Lo sé, lo siento, llevo días platicándoles sobre mi mundo-circo interno y les he dicho muy poco sobre mi historia, quién soy yo y qué vivo día a día. Quiero compartirles un poco más sobre esto, mi presente y el camino recorrido.
Hoy aprovecho que estoy trabajando con mi niña interna para platicarles de las dos versiones de mí: la adulta, de 36 años, y la niña, menor de 10. ¿Qué fue lo que llevó a Sofia adulta a acercarse a su niña? Aquí les va el relato.
Hace un par de días, mientras me acostaba para cerrar la jornada, relajada, con el celular en las manos, una angustia avasallante se apoderó de mí, de cada músculo, de cada latido, de cada sensación; de mi vista, de mis pensamientos. “No otra vez, no, por favor, ¡no!, ¡ya no quiero!”, imploró mi voz adulta, la que ha vivido esto recurrentemente. “¿Qué hice mal y por qué estás aquí de nuevo?”, le preguntó esa voz a mi angustia. La angustia me dijo: “Me siento abandonada”. “¡Ya lo sé!”, respondió impaciente mi voz adulta, “pero, ¿por qué tienes que recordármelo?”. “Porque quiero sanar”, respondió mi niña.

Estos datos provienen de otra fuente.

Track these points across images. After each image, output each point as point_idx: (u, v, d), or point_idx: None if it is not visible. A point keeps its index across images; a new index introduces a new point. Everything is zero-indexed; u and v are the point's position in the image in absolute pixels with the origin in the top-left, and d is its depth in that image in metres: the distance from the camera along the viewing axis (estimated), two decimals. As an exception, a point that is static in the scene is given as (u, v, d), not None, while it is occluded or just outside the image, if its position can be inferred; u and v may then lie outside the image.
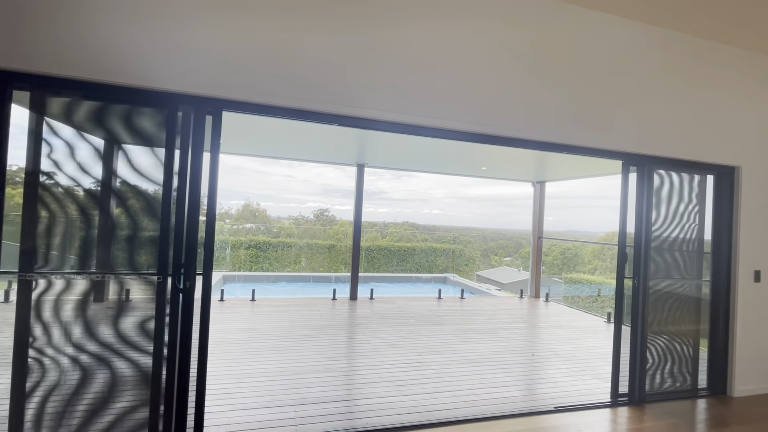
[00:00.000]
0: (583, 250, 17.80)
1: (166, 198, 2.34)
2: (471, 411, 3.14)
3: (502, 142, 3.07)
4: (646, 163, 3.48)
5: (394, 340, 4.87)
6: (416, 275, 12.40)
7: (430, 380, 3.71)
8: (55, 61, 2.14)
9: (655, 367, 3.54)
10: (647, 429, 3.03)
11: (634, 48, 3.37)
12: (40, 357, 2.17)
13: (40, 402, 2.16)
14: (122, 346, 2.30)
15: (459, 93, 2.89)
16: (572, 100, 3.20)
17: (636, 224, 3.48)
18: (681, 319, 3.65)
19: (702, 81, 3.63)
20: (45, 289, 2.19)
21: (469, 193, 44.45)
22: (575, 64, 3.20)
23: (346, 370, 3.88)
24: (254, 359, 4.03)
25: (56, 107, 2.22)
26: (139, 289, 2.35)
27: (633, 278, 3.48)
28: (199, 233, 2.44)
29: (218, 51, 2.39)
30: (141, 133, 2.34)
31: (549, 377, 3.95)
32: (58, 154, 2.20)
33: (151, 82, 2.28)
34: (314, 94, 2.58)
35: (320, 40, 2.58)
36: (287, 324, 5.37)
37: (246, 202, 20.64)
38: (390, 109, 2.74)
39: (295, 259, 12.15)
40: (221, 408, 2.99)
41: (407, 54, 2.76)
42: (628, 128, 3.37)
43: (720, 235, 3.78)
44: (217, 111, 2.46)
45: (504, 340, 5.10)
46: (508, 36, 3.00)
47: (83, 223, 2.28)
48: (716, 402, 3.59)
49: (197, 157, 2.41)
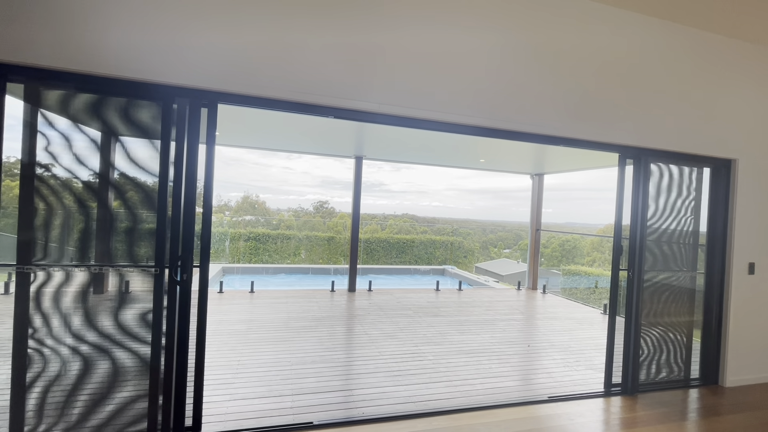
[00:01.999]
0: (581, 242, 17.86)
1: (162, 190, 2.35)
2: (467, 401, 3.19)
3: (500, 135, 3.08)
4: (642, 155, 3.48)
5: (392, 332, 4.91)
6: (415, 267, 12.45)
7: (426, 371, 3.76)
8: (50, 53, 2.13)
9: (649, 358, 3.58)
10: (639, 418, 3.08)
11: (631, 40, 3.35)
12: (40, 348, 2.20)
13: (40, 393, 2.20)
14: (120, 337, 2.33)
15: (458, 86, 2.88)
16: (569, 94, 3.19)
17: (632, 216, 3.50)
18: (675, 311, 3.68)
19: (700, 73, 3.61)
20: (43, 281, 2.21)
21: (469, 185, 44.45)
22: (573, 58, 3.19)
23: (344, 361, 3.93)
24: (253, 350, 4.08)
25: (51, 99, 2.22)
26: (137, 281, 2.37)
27: (628, 270, 3.51)
28: (195, 225, 2.46)
29: (213, 43, 2.38)
30: (137, 125, 2.34)
31: (544, 368, 4.00)
32: (54, 146, 2.21)
33: (146, 74, 2.27)
34: (312, 87, 2.56)
35: (319, 33, 2.56)
36: (286, 315, 5.41)
37: (245, 194, 20.64)
38: (390, 102, 2.73)
39: (295, 251, 12.19)
40: (220, 398, 3.03)
41: (408, 47, 2.74)
42: (624, 121, 3.37)
43: (715, 228, 3.80)
44: (213, 104, 2.46)
45: (500, 332, 5.15)
46: (507, 30, 2.98)
47: (80, 215, 2.29)
48: (708, 392, 3.64)
49: (193, 149, 2.41)
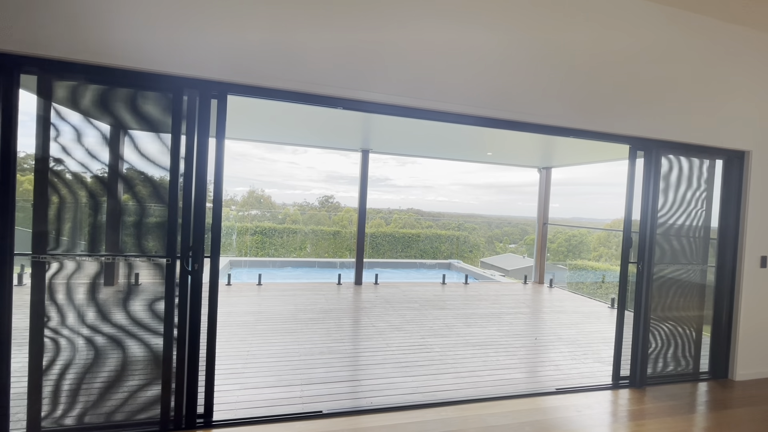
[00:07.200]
0: (588, 237, 17.72)
1: (173, 181, 2.37)
2: (474, 392, 3.20)
3: (509, 126, 3.06)
4: (653, 147, 3.44)
5: (399, 324, 4.94)
6: (420, 261, 12.46)
7: (433, 362, 3.78)
8: (61, 45, 2.14)
9: (657, 351, 3.57)
10: (648, 410, 3.08)
11: (643, 30, 3.30)
12: (55, 337, 2.24)
13: (55, 379, 2.25)
14: (133, 326, 2.37)
15: (468, 77, 2.85)
16: (580, 85, 3.16)
17: (642, 209, 3.47)
18: (684, 304, 3.66)
19: (712, 63, 3.55)
20: (57, 271, 2.24)
21: (474, 180, 44.18)
22: (584, 49, 3.14)
23: (352, 352, 3.96)
24: (261, 341, 4.12)
25: (63, 92, 2.24)
26: (149, 272, 2.40)
27: (637, 263, 3.49)
28: (206, 217, 2.48)
29: (222, 34, 2.38)
30: (147, 117, 2.36)
31: (551, 360, 4.00)
32: (66, 139, 2.23)
33: (156, 65, 2.28)
34: (321, 78, 2.56)
35: (329, 23, 2.55)
36: (293, 308, 5.46)
37: (251, 188, 20.70)
38: (399, 93, 2.72)
39: (301, 245, 12.25)
40: (230, 387, 3.08)
41: (418, 38, 2.72)
42: (635, 112, 3.32)
43: (727, 221, 3.75)
44: (222, 95, 2.46)
45: (507, 325, 5.15)
46: (517, 21, 2.95)
47: (92, 207, 2.32)
48: (717, 385, 3.62)
49: (203, 140, 2.43)
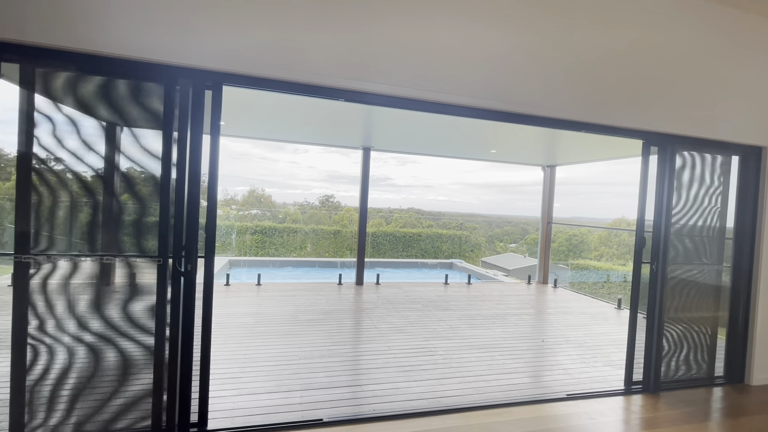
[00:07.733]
0: (589, 236, 17.60)
1: (165, 177, 2.23)
2: (480, 398, 3.07)
3: (517, 120, 2.92)
4: (668, 142, 3.30)
5: (401, 326, 4.80)
6: (422, 261, 12.34)
7: (437, 366, 3.65)
8: (45, 31, 2.01)
9: (670, 355, 3.43)
10: (663, 417, 2.94)
11: (657, 20, 3.16)
12: (40, 339, 2.11)
13: (42, 387, 2.11)
14: (122, 329, 2.24)
15: (473, 69, 2.72)
16: (592, 77, 3.02)
17: (656, 208, 3.32)
18: (699, 306, 3.52)
19: (728, 56, 3.41)
20: (44, 271, 2.11)
21: (475, 180, 44.10)
22: (597, 41, 3.00)
23: (353, 356, 3.83)
24: (260, 344, 3.99)
25: (47, 82, 2.10)
26: (140, 272, 2.27)
27: (651, 263, 3.35)
28: (200, 216, 2.34)
29: (218, 20, 2.25)
30: (137, 109, 2.22)
31: (560, 364, 3.86)
32: (49, 133, 2.09)
33: (147, 53, 2.14)
34: (321, 68, 2.42)
35: (330, 12, 2.41)
36: (293, 309, 5.32)
37: (252, 188, 20.58)
38: (403, 84, 2.59)
39: (301, 245, 12.12)
40: (226, 392, 2.94)
41: (422, 29, 2.59)
42: (649, 106, 3.19)
43: (743, 219, 3.61)
44: (217, 85, 2.33)
45: (512, 326, 5.02)
46: (525, 12, 2.81)
47: (80, 205, 2.18)
48: (733, 390, 3.49)
49: (197, 134, 2.29)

Y decidí hacerlo.
Decidí preguntarle qué quería sanar. Me platicó. Me platicó sobre lo sola que se sentía, sobre el miedo que se apoderaba de ella cada vez que su mamá le dejaba de hablar o que su papá no tenía tiempo para cuidarla. Cada que parecía haber una crisis económica. Cada que tenía que adaptarse a una casa nueva, pues esta niña vivía en dos casas: en la de su mamá los lunes y miércoles, en la de su papá los martes y jueves. Los fines de semana se repartían, uno en una casa y al siguiente en la otra… desde los 3 hasta los 14 años.
Me platicó sobre la angustia de perder el cariño de su mamá una noche. Estaba en segundo o tercer grado de primaria y ese día tenía que entregar boletas. Sofía de 8 años había reprobado una materia, y me platicó cómo se tuvo que meter a la cama antes de enseñarle a su mamá las calificaciones. Se tuvo que meter a la cama para protegerse de las voces recriminantes de su mamá y del silencio que se alargaría por un tiempo indeterminado. Así, al menos, después de dar la noticia, Sofía pequeña podría hacerse bolita y dormir, ella, segura, con ella.
Le dije que me hubiera gustado estar ahí, para tranquilizarla, para decirle que no era su culpa, para decirle que a su mamá ya se le pasaría, y que ella seguía siendo querida y valiosa, y que nada, nada le iba a pasar. “¡Pero no estuviste!”, me gritó entre llantos y enfados mi niña, “¡y yo tuve que aprender a nunca más fallar, y míranos ahora! ¡Fallando otra vez y abandonadas!”.
“No, pequeña, no”, le respondí. “No estuve, no porque no quisiera, sino porque aún no crecía”. “No estuve porque todavía no existía, pero tú, tú sí merecías que yo estuviera, que alguien te protegiera, y no tendrías que haber sido tú, a tu corta edad y con tus pocas herramientas”.
“No, pequeña, no, no estamos fallando, la vida es así, tiene aciertos y errores, tiene logros y pérdidas, no es una falla, no son tus fallas, y no hay logros que tengas que perseguir, y mucho menos que tengas que perseguir para ganarte el cariño de alguien más. Ese cariño te lo mereces por ser tú, no por tus calificaciones, o tu trayectoria, por ser tú”.
“No, pequeña, no, nadie nos está abandonando, hemos estado muy solas, porque tenemos que cuidar a Rima, nuestra perrita, ella nos necesita ahorita, pero aquí estoy yo para ti, y la gente que te quiere para ti, nadie te puede abandonar, y si crees que el baboso que no contesta tus mensajes te está abandonando, no es abandono, es un tonto sin capacidad de verte, de conectar, de sentirte, no le creas”.
Y así han sido mis conversaciones y mis llantos. Y mientras Sofía adulta consuela a la pequeña para darle tranquilidad, ella misma no sabe de dónde agarrarse, mientras le da vueltas al mundo laboral, con la necesidad de encontrar un trabajo, para poder mantenerse a sí misma, y a la niña a la que prometió no abandonar. Pero esa es otra historia.